Optimal Capital Allocation
For a $10,000 arb portfolio:
- $3,000 — Cash reserve (always available for new opportunities)
- $3,500 — Polymarket balance (for the Polymarket legs of arbs)
- $3,500 — Kalshi balance (for the Kalshi legs of arbs)
Risk Management
Prediction market arbitrage is "risk-free" in theory, but there are real risks in practice:
Platform Risk
What if one platform goes down, gets hacked, or freezes withdrawals? Your capital on that platform is at risk. Mitigation: diversify across 3+ platforms, never keep more than 30% of total capital on any single platform.
Settlement Risk
What if the two platforms resolve the same event differently? This is rare but has happened, particularly with ambiguously worded markets. Mitigation: only arb markets with identical, unambiguous resolution criteria on both platforms.
Execution Risk
What if the price moves between buying leg 1 and leg 2 of your arb? With manual execution, this is the biggest practical risk. Mitigation: use a bot that executes both legs simultaneously. If you cannot execute both legs within 5 seconds, skip the trade.
Regulatory Risk
Kalshi is CFTC-regulated and operates legally in the US. Polymarket is crypto-native and has a more complex regulatory position. Using both platforms for arbitrage is currently legal, but regulatory changes could affect access. Mitigation: stay informed on regulatory developments and be prepared to withdraw quickly if needed.
Building Your Arb Scanner
The technical setup for automated arb scanning is straightforward:
- Market mapping: Build a database that maps equivalent markets across platforms. "Will Biden win 2028?" on Polymarket maps to the equivalent Kalshi market.

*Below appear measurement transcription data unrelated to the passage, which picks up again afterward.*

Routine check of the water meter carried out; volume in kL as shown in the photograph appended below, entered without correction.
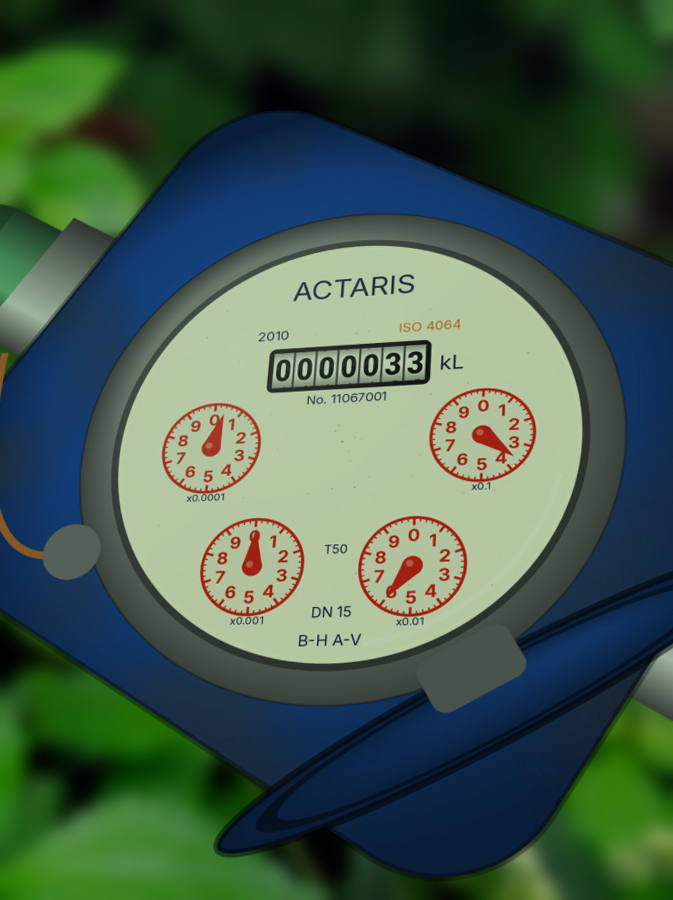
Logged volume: 33.3600 kL
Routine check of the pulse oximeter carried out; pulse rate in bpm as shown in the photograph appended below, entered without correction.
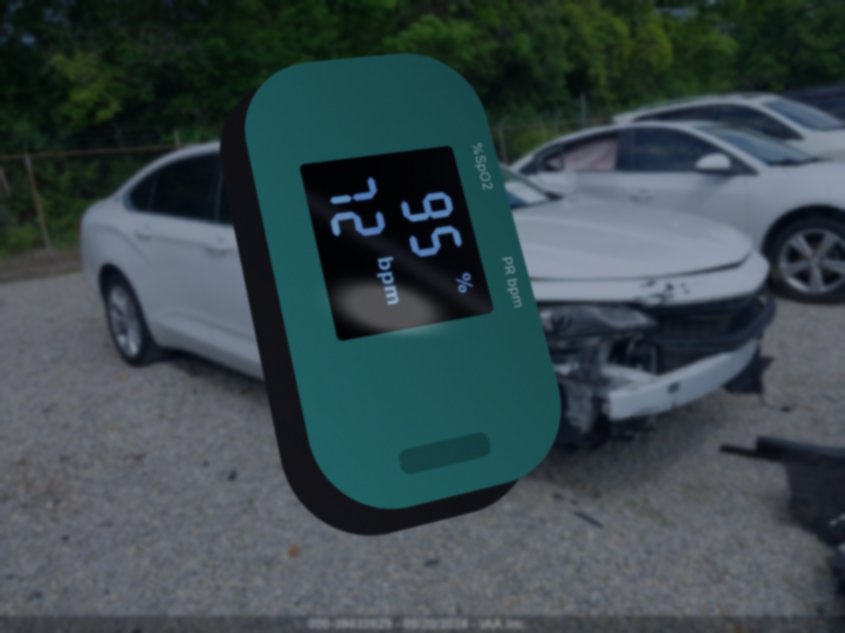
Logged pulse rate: 72 bpm
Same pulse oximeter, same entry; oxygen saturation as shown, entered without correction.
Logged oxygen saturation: 95 %
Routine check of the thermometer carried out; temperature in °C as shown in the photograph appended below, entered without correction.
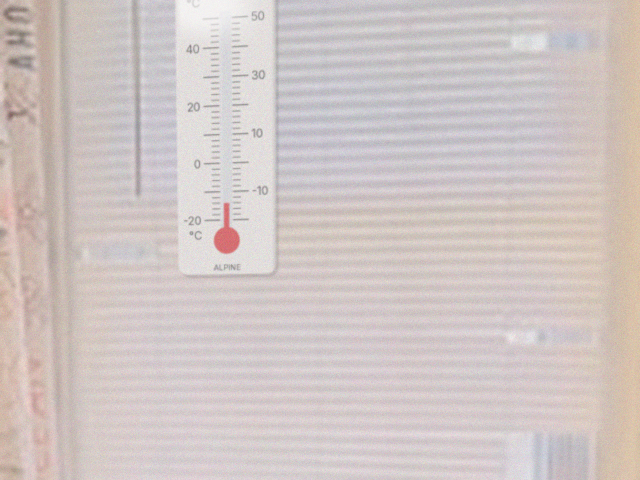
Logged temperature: -14 °C
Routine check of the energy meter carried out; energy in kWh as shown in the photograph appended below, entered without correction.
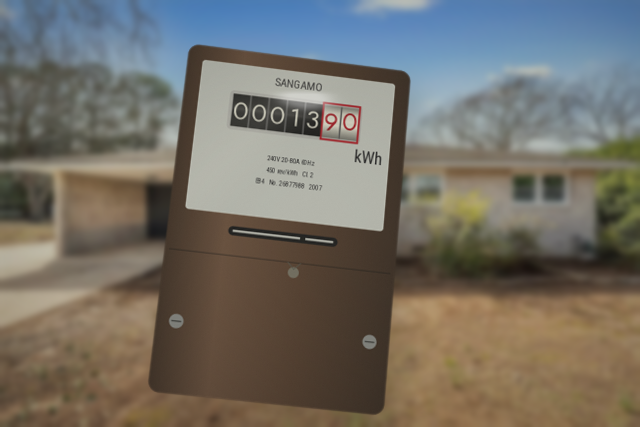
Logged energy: 13.90 kWh
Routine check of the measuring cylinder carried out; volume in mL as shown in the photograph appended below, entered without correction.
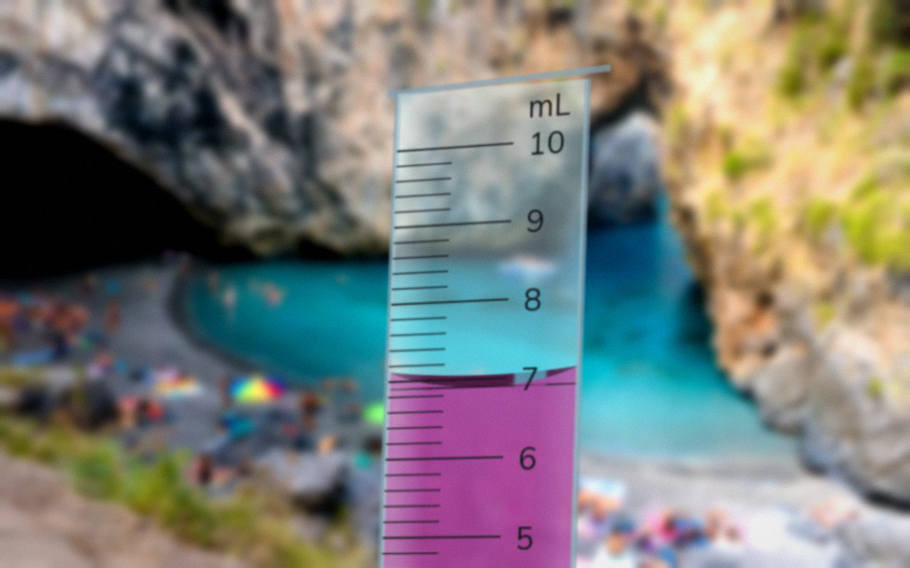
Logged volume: 6.9 mL
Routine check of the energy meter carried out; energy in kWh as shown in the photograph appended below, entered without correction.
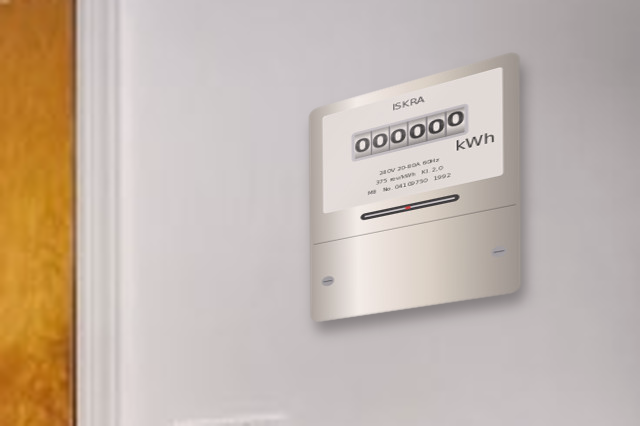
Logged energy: 0 kWh
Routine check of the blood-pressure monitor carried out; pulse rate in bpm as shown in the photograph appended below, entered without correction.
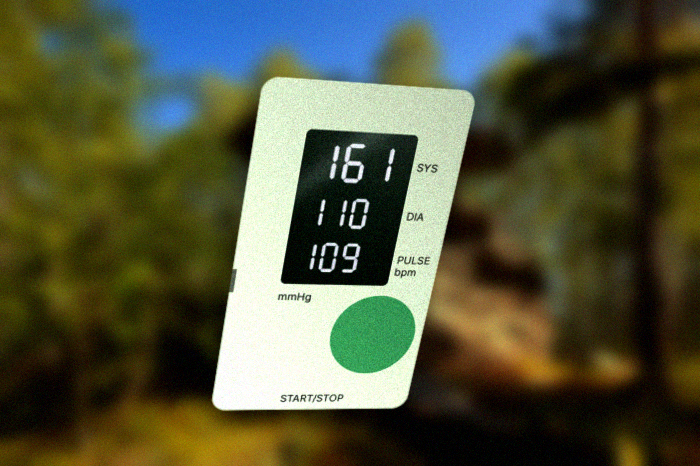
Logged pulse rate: 109 bpm
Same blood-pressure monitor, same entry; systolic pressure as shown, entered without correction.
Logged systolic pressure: 161 mmHg
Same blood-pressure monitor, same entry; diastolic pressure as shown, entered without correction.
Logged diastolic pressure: 110 mmHg
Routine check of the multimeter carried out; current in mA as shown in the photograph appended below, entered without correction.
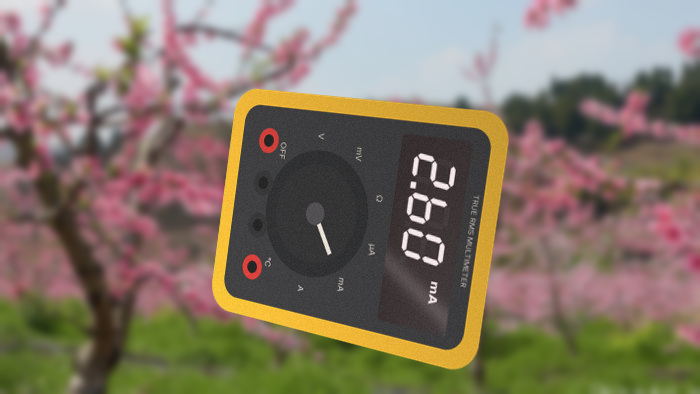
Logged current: 2.60 mA
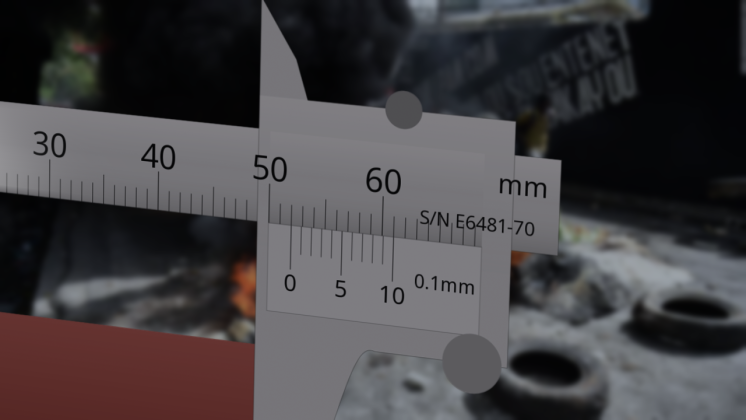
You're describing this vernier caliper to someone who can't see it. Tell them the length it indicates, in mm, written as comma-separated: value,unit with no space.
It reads 52.0,mm
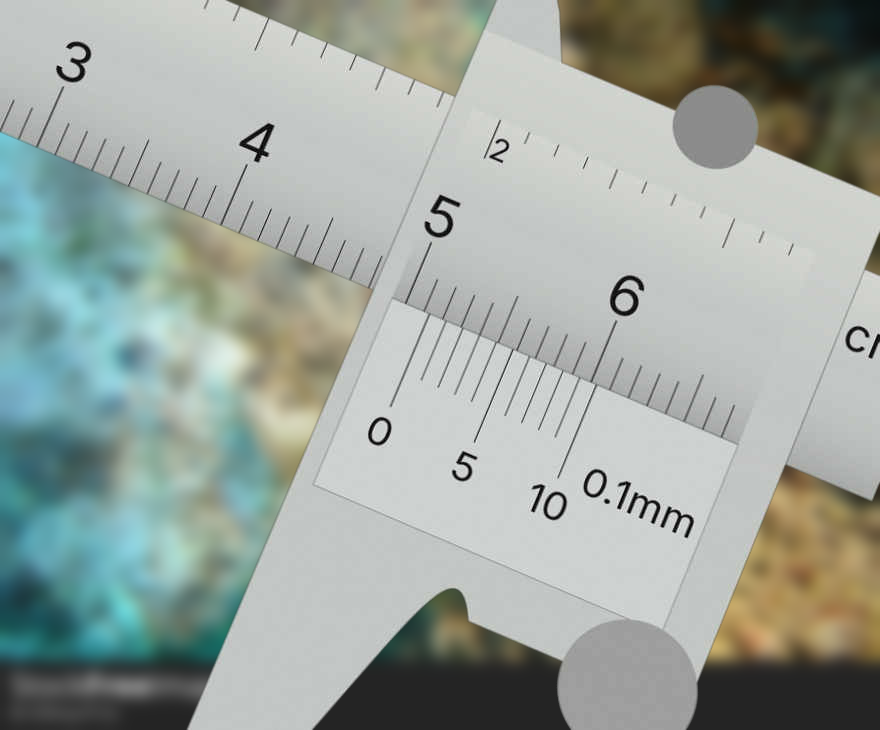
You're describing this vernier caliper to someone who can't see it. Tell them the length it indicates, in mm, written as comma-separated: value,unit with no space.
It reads 51.3,mm
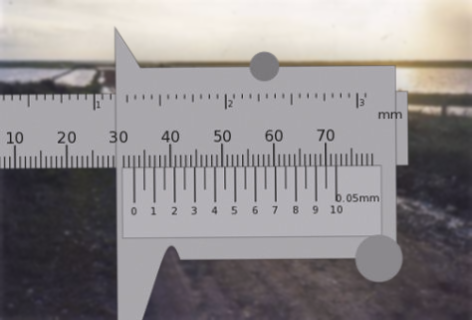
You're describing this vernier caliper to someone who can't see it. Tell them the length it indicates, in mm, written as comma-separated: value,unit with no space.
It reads 33.0,mm
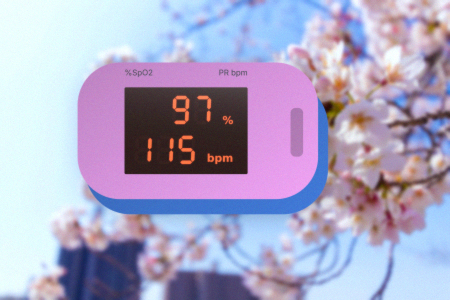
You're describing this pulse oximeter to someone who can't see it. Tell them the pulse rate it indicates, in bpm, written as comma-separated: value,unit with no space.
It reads 115,bpm
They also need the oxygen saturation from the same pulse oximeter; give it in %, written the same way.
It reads 97,%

- Price feeds: Connect to each platform's WebSocket API for real-time price updates.
- Spread calculator: For each mapped pair, continuously calculate the cross-platform spread after fees.
- Alert/execute: When a spread exceeds your minimum threshold (recommend 6%+), either alert you or auto-execute both legs.
- Position tracker: Track all open positions, expected settlement dates, and current P&L.
The best arb traders are not the ones with the most sophisticated algorithms. They are the ones who have mapped the most markets across platforms and have capital ready to deploy instantly when spreads appear.